Copy the lines below word for word, but leave out the pictures.

╔══

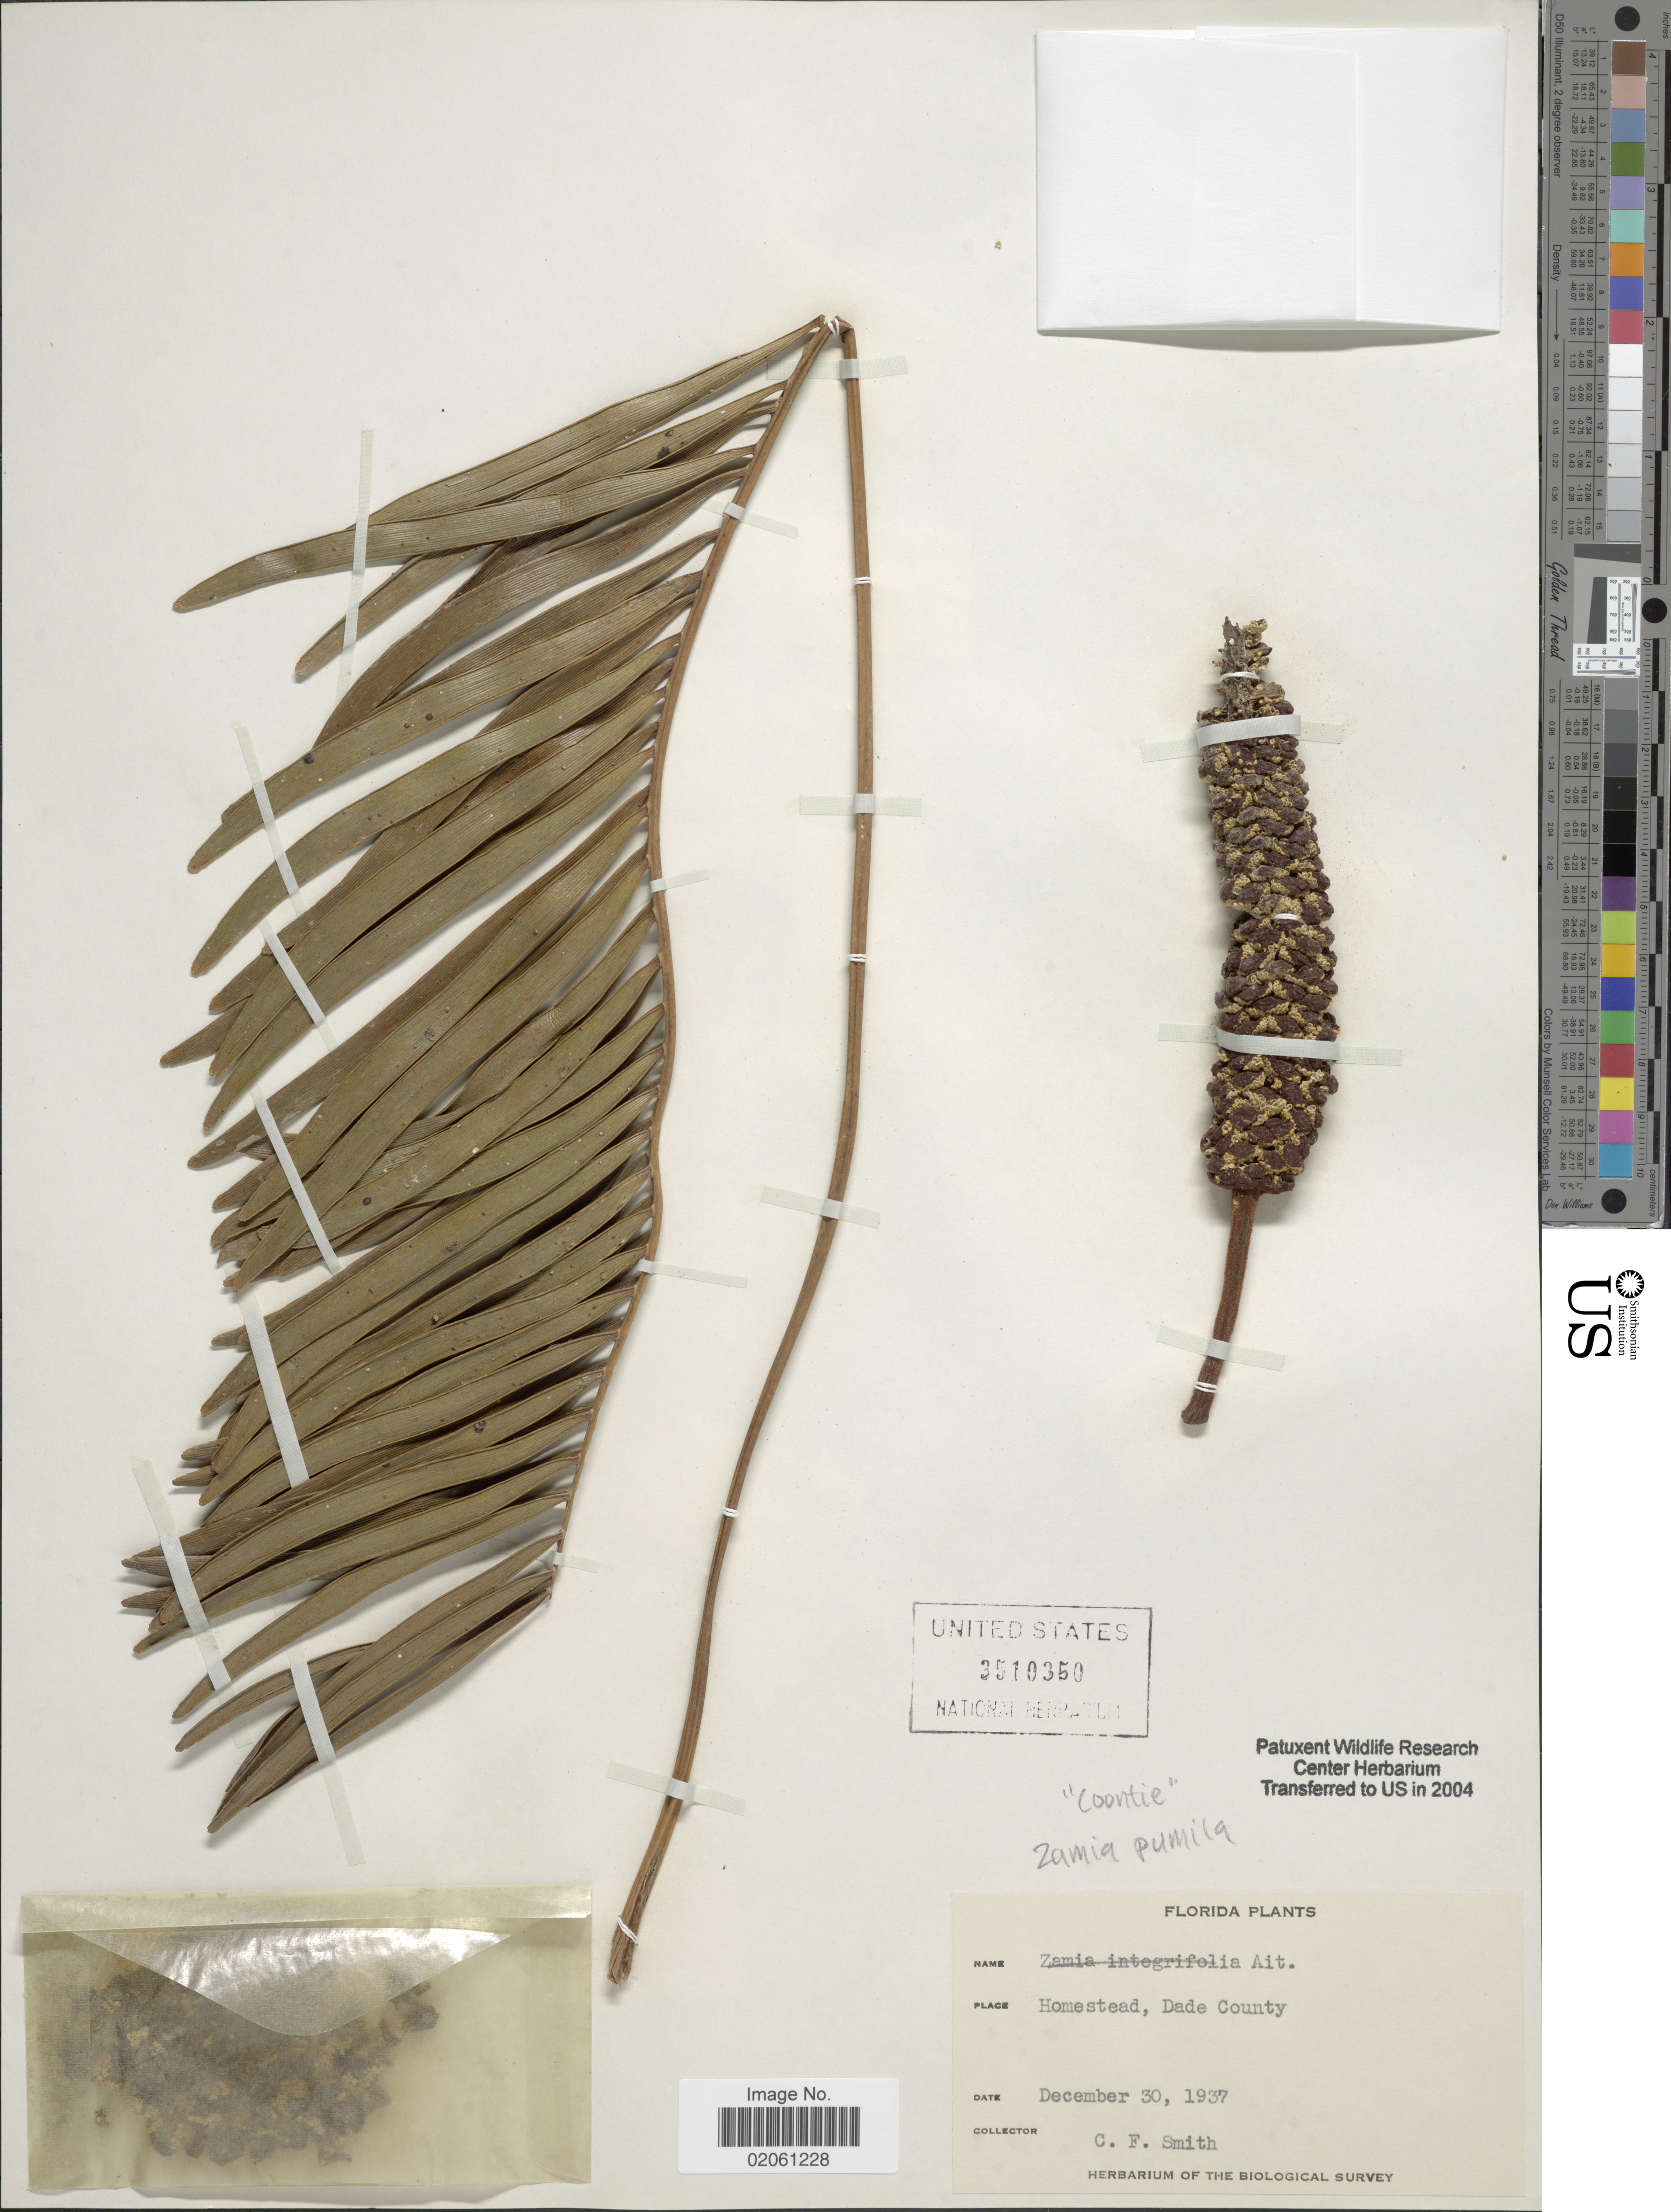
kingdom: Plantae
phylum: Tracheophyta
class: Cycadopsida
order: Cycadales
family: Zamiaceae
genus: Zamia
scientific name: Zamia pumila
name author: L.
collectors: C. F. Smith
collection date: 1937-12-30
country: United States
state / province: Florida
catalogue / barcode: US 3510350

╚══

FINAL RESULT:
kingdom: Plantae
phylum: Tracheophyta
class: Cycadopsida
order: Cycadales
family: Zamiaceae
genus: Zamia
scientific name: Zamia pumila
name author: L.
collectors: C. F. Smith
collection date: 1937-12-30
country: United States
state / province: Florida
catalogue / barcode: US 3510350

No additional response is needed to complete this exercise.